Still, even if our virtual machines experience a DDoS attack and fail, the Load Balancer will mark them as unhealthy, and the Auto Scaling service will restart them on new IP addresses without our participation. So we can’t say that this system is protected from a DDoS attack, but it will recover automatically after it, so we don’t have to repair the servers manually. The only thing is that players may get upset due to an interrupted game session.

Pitfalls of this infrastructure

When the Auto Scaling service starts decreasing the number of virtual machines (because the load has been reduced), then this service doesn’t care if players still have a game session on a machine that is about to be deleted. Therefore, it results in the interruption of their session and ruins the gaming experience.

Luckily, AWS allows us to suspend and resume some Auto Scaling processes. We are particularly interested in the Terminate process, which deletes virtual machines. What we do is when the Auto Scaling creates a virtual machine, we give that machine permission (through a role in AWS) to execute commands in the Auto Scaling service:

Each machine in the Target group periodically checks the list of sessions in DynamoDB, and if it sees that there’s at least one session, it blocks the Auto Scaling Terminate process from deleting the virtual machines by suspending it, and if it sees that there are no sessions it allows the Auto Scaling Terminate process to delete the machines by resuming it:

# block the Auto Scaling Terminate process from deleting the virtual machines
aws autoscaling suspend-processes --auto-scaling-group-name <scaling-group-name> --scaling-processes Terminate
# unblock the Auto Scaling Terminate process from deleting the virtual machines
aws autoscaling resume-processes --auto-scaling-group-name <scaling-group-name> --scaling-processes Terminate

As a result, if we have at least one session, then the Terminate process is marked as Suspended for the Auto Scaling service:

How much it costs

The price will vary depending on the players’ consumption and the number of regions in which you want this infrastructure deployed.

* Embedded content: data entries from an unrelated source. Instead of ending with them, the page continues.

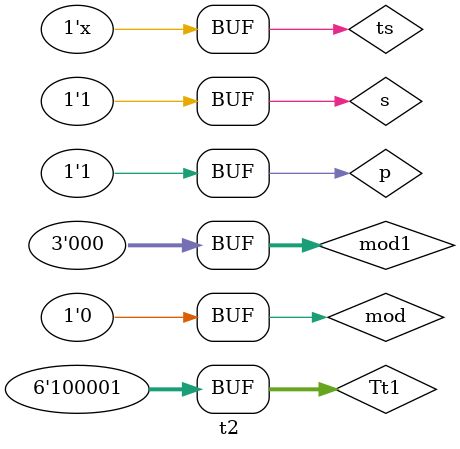
<source format=v>
`timescale 1ns / 1ps


module t2;

	// Inputs
	reg mod;
	reg ts;
	reg s;
	reg p;
	reg [5:0] Tt1;
	reg [2:0] mod1;

	// Outputs
	wire [5:0] Tt;
	wire [4:0] Tm;
	wire li;
	wire lo;
	wire lw;
	wire lr;
	wire ld;
	wire [3:0] tp;

	// Instantiate the Unit Under Test (UUT)
	wash_mod uut (
		.mod(mod), 
		.ts(ts), 
		.s(s), 
		.p(p), 
		.Tt1(Tt1), 
		.mod1(mod1), 
		.Tt(Tt), 
		.Tm(Tm), 
		.li(li), 
		.lo(lo), 
		.lw(lw), 
		.lr(lr), 
		.ld(ld), 
		.tp(tp)
	);

	always #1 ts=~ts;
	initial begin
		// Initialize Inputs
		mod = 0;
		ts = 0;
		s = 0;
		p = 0;
		Tt1 = 21;
		mod1 = 4;

		// Wait 100 ns for global reset to finish
		#5;
		p=1;
		#2;
		mod=1;
		#2;
		mod=0;
		#2;
		s=1;
		#5;
		s=0;
		#5;
		Tt1=33;
		mod1=0;
		#2;
		mod=1;
		#2;
		mod=0;
		#5;
		s=1;
        
		// Add stimulus here

	end
      
endmodule


</source>
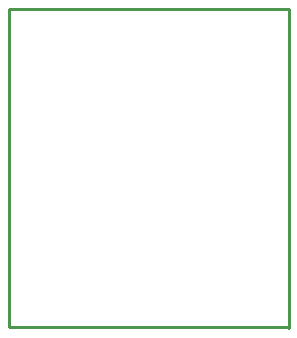
<source format=gm1>
G04*
G04 #@! TF.GenerationSoftware,Altium Limited,Altium Designer,20.0.14 (345)*
G04*
G04 Layer_Color=16711935*
%FSLAX25Y25*%
%MOIN*%
G70*
G01*
G75*
%ADD10C,0.01000*%
D10*
X387500Y217000D02*
Y323000D01*
Y217000D02*
X480500D01*
X481000Y216500D01*
Y323000D01*
X387500D02*
X481000D01*
M02*

</source>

In my case, since the game hasn’t been released yet, I don’t have reliable statistics but to calculate roughly:

• Virtual machines EC2 — at least one virtual machine is running in the Target group in all three regions. A virtual machine of t2.micro type costs 10 dollars per month, and AWS gives you one such machine for free every month, so we have 20 dollars in total (in case no one plays our game, in reality, this number is going to be bigger for sure)
• DynamoDB — for free, AWS gives 25 GB of storage for the DynamoDB service within the free tier, and for our use case, it’s more than enough
• Elastic Load Balancer — charged hourly for each GB of traffic, but the players are not going to use this service for the direct connection to the game session, so it’s unlikely this service is going to be charged
• Auto Scaling — for free
• There can be some additional small charges for CloudWatch that collects metrics and for several public IPs assigned to virtual machines

Overall, the infrastructure with dynamic auto-scaling has allowed us to achieve fault tolerance and significantly cut the costs for the rent of virtual machines. I consider it an ideal solution for an indie developer.

Conclusion

To dive into the world of game servers, their architecture, what tricks exist to optimize them, and how to deploy them in the cloud has become a passion for me this last year and a half. I’m glad I was able to bring the server-side part of the game to this state, and I hope that my experience will help everyone interested in that too.

Thank you to everyone who made it to the end!